Hamilton insists Posner went too far, for example, by checking out claims that Zantac is best taken 30 minutes to an hour before meals to prevent pain. “The majority also points out that ‘judges and their law clerks often conduct research on cases without disclosure to the parties. … Such research has long been understood to involve only legal research. The majority’s effort to compare long-accepted judicial research into case law and statutes to its independent factual research shows the majority has entered unknown territory.
“In the end, whether Dr. Wolfe’s testimony about the timing for Rowe’s doses was right or wrong in some pure and objective sense, or in a case tried with ample resources and talent on both sides, is not the question for us. For purposes of summary judgment, Dr. Wolfe’s testimony was undisputed. We have no business reversing summary judgment based on our own, untested factual research. By doing so, the majority has gone well beyond the appropriate role of an appellate court,” Hamilton wrote.
Hamilton also took a swipe at Posner’s allusion in his opinion to British barons’ bravery 800 years ago when they forced Britain’s King John to sign the Magna Carta, which for the first time instituted a right to trial by jury.
“To justify this venture, the majority asks a number of theoretical questions and invokes the courage of the barons at Runnymede in 1215,” Hamilton wrote. “With respect, we are an intermediate appellate court” bound by Federal Rules of Evidence and Civil Procedure. “We simply do not have authority on our own to take the law into this unknown territory.”
Rovner needed just under two pages of the 47-page order to justify her decision to align with Posner and justify the independent research.
“A disagreement about the outcome of this relatively simple case has morphed into a debate over the propriety of appellate courts supplementing the record with Internet research.

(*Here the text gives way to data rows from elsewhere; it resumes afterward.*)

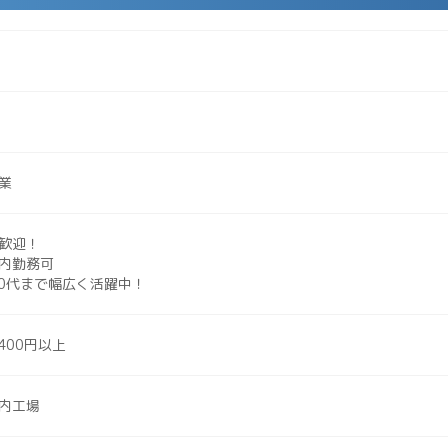
業
歓迎！
内勤務可
60代まで幅広く活躍中！
400円以上
内工場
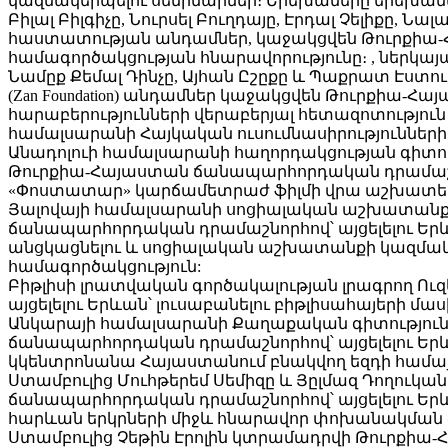
կազմակերպելու սեմինարներ։ Երեխաները երեխան
Բիլալ Բիլգիչը, Նուրսել Բուղդայը, Էրդալ Չելիքը, 
հաստատության անդամներ, կաջակցվեն Թուրքիա-Հ
համագործակցության հնարավորությունը։ , ներկայաց
Նամըք Քեմալ Դինչը, Այհան Ըշըքը և Պաքրատ Էստ
(Zan Foundation) անդամներ կաջակցվեն Թուրքիա-
հարաբերությունների վերաբերյալ հետազոտություն
համալսարանի Հայկական ուսումնասիրություններ
Անադոլուի համալսարանի հաղորդակցության գիտութ
Թուրքիա-Հայաստան ճանապարհորդական դրամաշնոր
«Փոստատար» կարճամետրաժ ֆիլմի վրա աշխատել
Յալովայի համալսարանի սոցիալական աշխատանքի 
ճանապարհորդական դրամաշնորհով՝ այցելելու Երև
անցկացնելու և սոցիալական աշխատանքի կազմակեր
համագործակցություն:
Բիթլիսի լրատվական գործակալության լրագրող Ո
այցելելու Երևան՝ լուսաբանելու բիթլիսահայերի մա
Անկարայի համալսարանի Քաղաքական գիտությունն
ճանապարհորդական դրամաշնորհով՝ այցելելու Եր
կկենտրոնանա Հայաստանում բնակվող եզդի համայ
Ստամբուլից Մուհթերեմ Սեմիզը և Յըլմազ Դողուկան Օզ
ճանապարհորդական դրամաշնորհով՝ այցելելու Երև
հարևան երկրների միջև հնարավոր փոխանակման 
Ստամբուլից Չեթին Էրոլին կտրամադրվի Թուրքիա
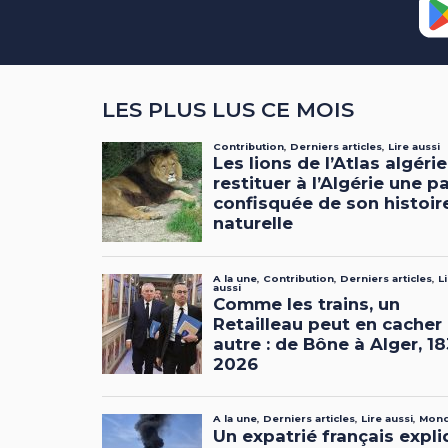
LES PLUS LUS CE MOIS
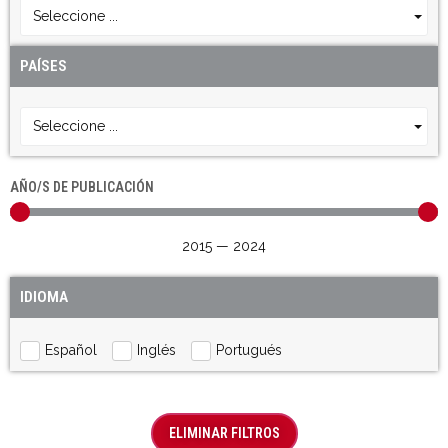
Seleccione ...
PAÍSES
Seleccione ...
AÑO/S DE PUBLICACIÓN
2015
—
2024
IDIOMA
Español
Inglés
Portugués
ELIMINAR FILTROS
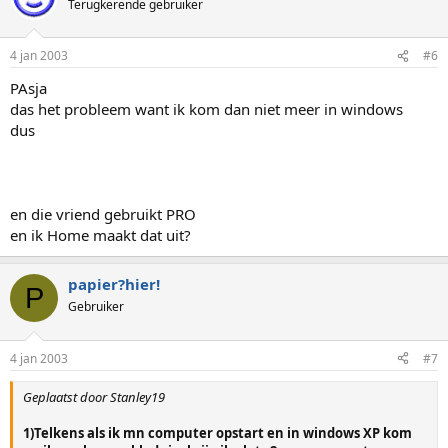
Terugkerende gebruiker
4 jan 2003
#6
PAsja
das het probleem want ik kom dan niet meer in windows
dus
en die vriend gebruikt PRO
en ik Home maakt dat uit?
papier?hier!
P
Gebruiker
4 jan 2003
#7
Geplaatst door Stanley19
1)Telkens als ik mn computer opstart en in windows XP kom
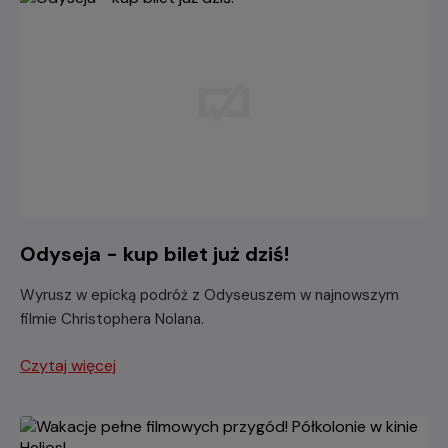
Odyseja - kup bilet już dziś!
Wyrusz w epicką podróż z Odyseuszem w najnowszym
filmie Christophera Nolana.
Czytaj więcej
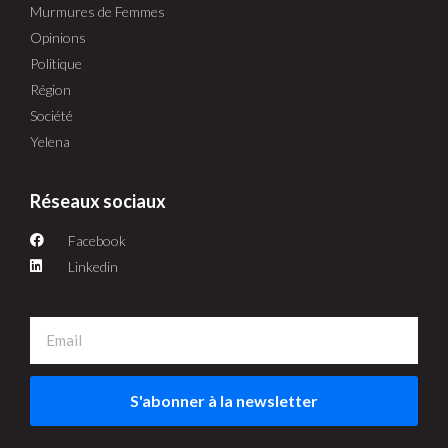
Murmures de Femmes
Opinions
Politique
Région
Société
Yelena
Réseaux sociaux
Facebook
Linkedin
S'abonner à la newsletter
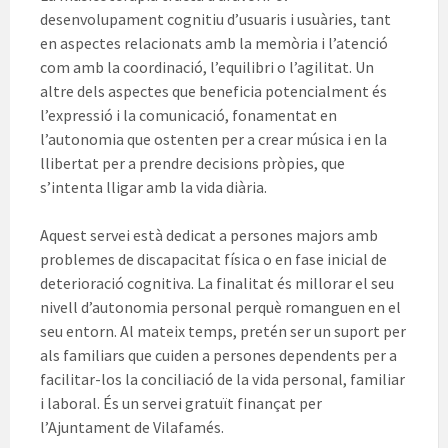
desenvolupament cognitiu d’usuaris i usuàries, tant
en aspectes relacionats amb la memòria i l’atenció
com amb la coordinació, l’equilibri o l’agilitat. Un
altre dels aspectes que beneficia potencialment és
l’expressió i la comunicació, fonamentat en
l’autonomia que ostenten per a crear música i en la
llibertat per a prendre decisions pròpies, que
s’intenta lligar amb la vida diària.
Aquest servei està dedicat a persones majors amb
problemes de discapacitat física o en fase inicial de
deterioració cognitiva. La finalitat és millorar el seu
nivell d’autonomia personal perquè romanguen en el
seu entorn. Al mateix temps, pretén ser un suport per
als familiars que cuiden a persones dependents per a
facilitar-los la conciliació de la vida personal, familiar
i laboral. És un servei gratuït finançat per
l’Ajuntament de Vilafamés.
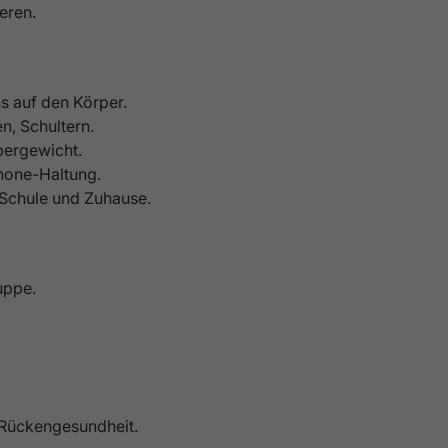
eren.
s auf den Körper.
n, Schultern.
pergewicht.
phone-Haltung.
 Schule und Zuhause.
uppe.
/Rückengesundheit.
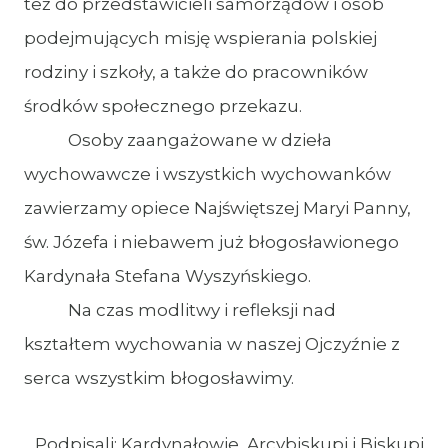
też do przedstawicieli samorządów i osób
podejmujących misję wspierania polskiej
rodziny i szkoły, a także do pracowników
środków społecznego przekazu.
Osoby zaangażowane w dzieła
wychowawcze i wszystkich wychowanków
zawierzamy opiece Najświętszej Maryi Panny,
św. Józefa i niebawem już błogosławionego
Kardynała Stefana Wyszyńskiego.
Na czas modlitwy i refleksji nad
kształtem wychowania w naszej Ojczyźnie z
serca wszystkim błogosławimy.
Podpisali: Kardynałowie, Arcybiskupi i Biskupi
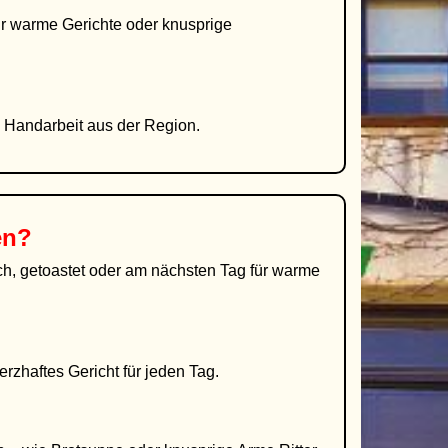
ür warme Gerichte oder knusprige
d Handarbeit aus der Region.
en?
isch, getoastet oder am nächsten Tag für warme
erzhaftes Gericht für jeden Tag.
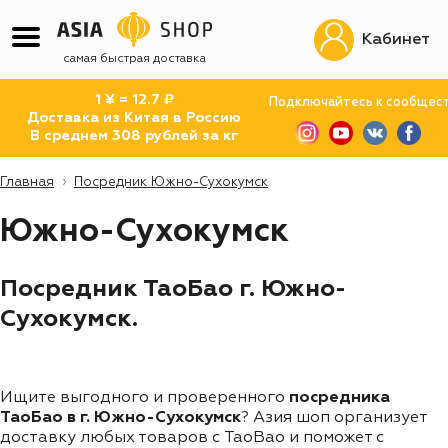
Кабинет
самая быстрая доставка
1 ¥ = 12.7 ₽
Подключайтесь к сообщес
Доставка из Китая в Россию
В среднем 308 рублей за кг
Главная
Посредник Южно-Сухокумск
Южно-Сухокумск
Посредник ТаоБао г. Южно-
Сухокумск.
Ищите выгодного и проверенного
посредника
ТаоБао в г. Южно-Сухокумск
? Азия шоп организует
доставку любых товаров с TaoBao и поможет с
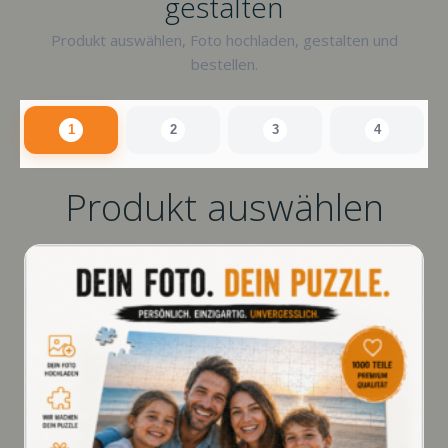
gestalten
Produkt auswählen, Foto hochladen, gestalten und
bestellen.
1
2
3
4
Produkt auswählen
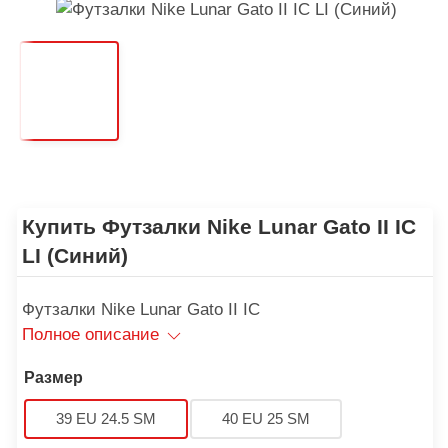
Купить Футзалки Nike Lunar Gato II IC
LI (Синий)
Футзалки Nike Lunar Gato II IC
Полное описание
Размер
39 EU 24.5 SM
40 EU 25 SM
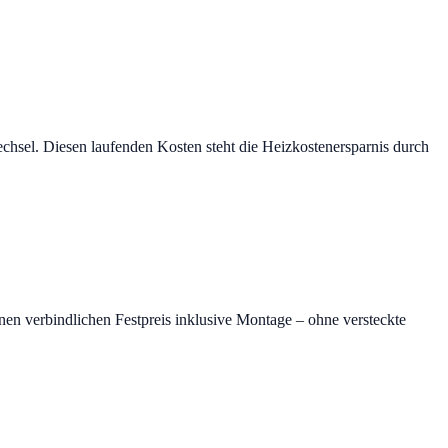
echsel. Diesen laufenden Kosten steht die Heizkostenersparnis durch
nen verbindlichen Festpreis inklusive Montage – ohne versteckte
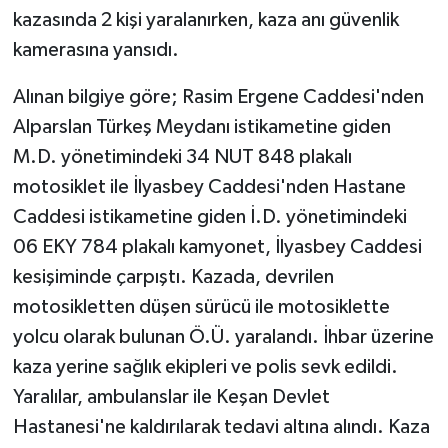
kazasında 2 kişi yaralanırken, kaza anı güvenlik
GENEL
kamerasına yansıdı.
Alınan bilgiye göre; Rasim Ergene Caddesi'nden
GÜNDEM
Alparslan Türkeş Meydanı istikametine giden
Güvenlik
M.D. yönetimindeki 34 NUT 848 plakalı
motosiklet ile İlyasbey Caddesi'nden Hastane
HABERDE İNSAN
Caddesi istikametine giden İ.D. yönetimindeki
06 EKY 784 plakalı kamyonet, İlyasbey Caddesi
İNSAN
kesişiminde çarpıştı. Kazada, devrilen
İş Dünyası
motosikletten düşen sürücü ile motosiklette
yolcu olarak bulunan Ö.Ü. yaralandı. İhbar üzerine
Jandarma
kaza yerine sağlık ekipleri ve polis sevk edildi.
Yaralılar, ambulanslar ile Keşan Devlet
Kadın
Hastanesi'ne kaldırılarak tedavi altına alındı. Kaza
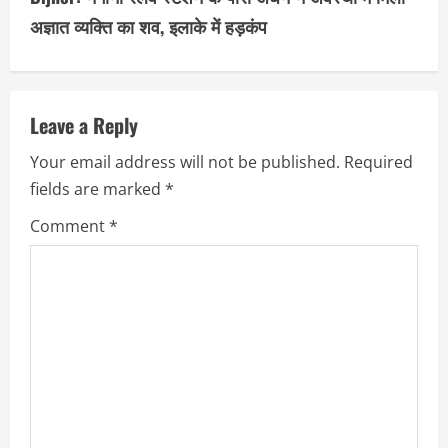
i
अज्ञात व्यक्ति का शव, इलाके में हड़कंप
n
u
Leave a Reply
e
Your email address will not be published.
Required
R
fields are marked
*
e
Comment
*
a
d
i
n
g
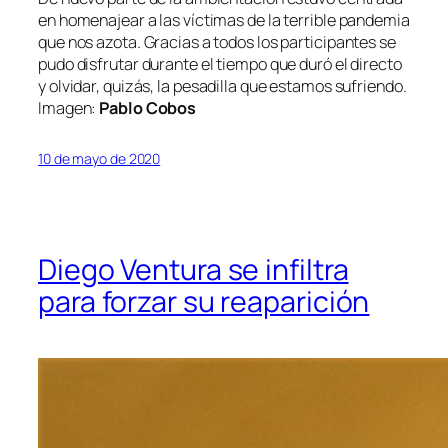
en homenajear a las víctimas de la terrible pandemia
que nos azota. Gracias a todos los participantes se
pudo disfrutar durante el tiempo que duró el directo
y olvidar, quizás, la pesadilla que estamos sufriendo.
Imagen:
Pablo Cobos
10 de mayo de 2020
Diego Ventura se infiltra
para forzar su reaparición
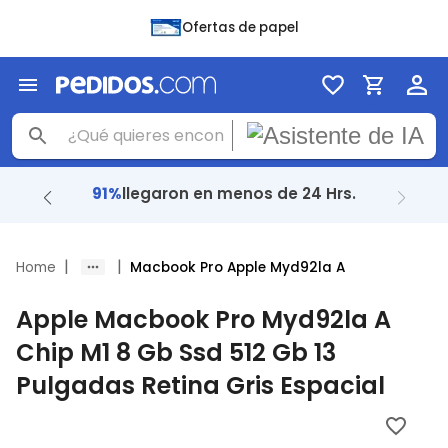
Ofertas de papel
91%
llegaron en menos de 24 Hrs.
|
|
Home
Macbook Pro Apple Myd92la A
Apple Macbook Pro Myd92la A
Chip M1 8 Gb Ssd 512 Gb 13
Pulgadas Retina Gris Espacial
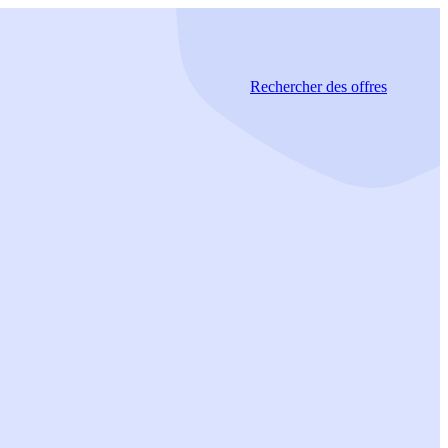
Rechercher
des offres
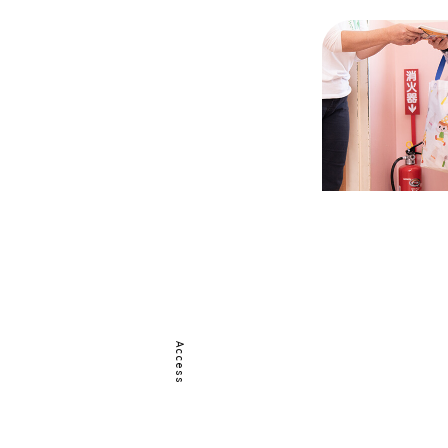
Access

To be clear, I do not believe that the resolution of this case requires any departure from the record: as the majority opinion makes patently clear, Rowe has consistently maintained that he experiences hours of severe pain if he does not take Zantac with his meals, and at this stage of the proceedings his assertions of extreme pain must be credited,” Rovner wrote.
“That the manufacturer’s website and other reputable medical websites support the plausibility of (Rowe’s) testimony merely illustrates the factual dispute that exists within the record,” she wrote. “Although the standard for deliberate indifference is high, I have no trouble at this stage of the litigation giving Rowe the benefit of the doubt.”
The case is Jeffrey Allen Rowe v. Monica Gibson, et al.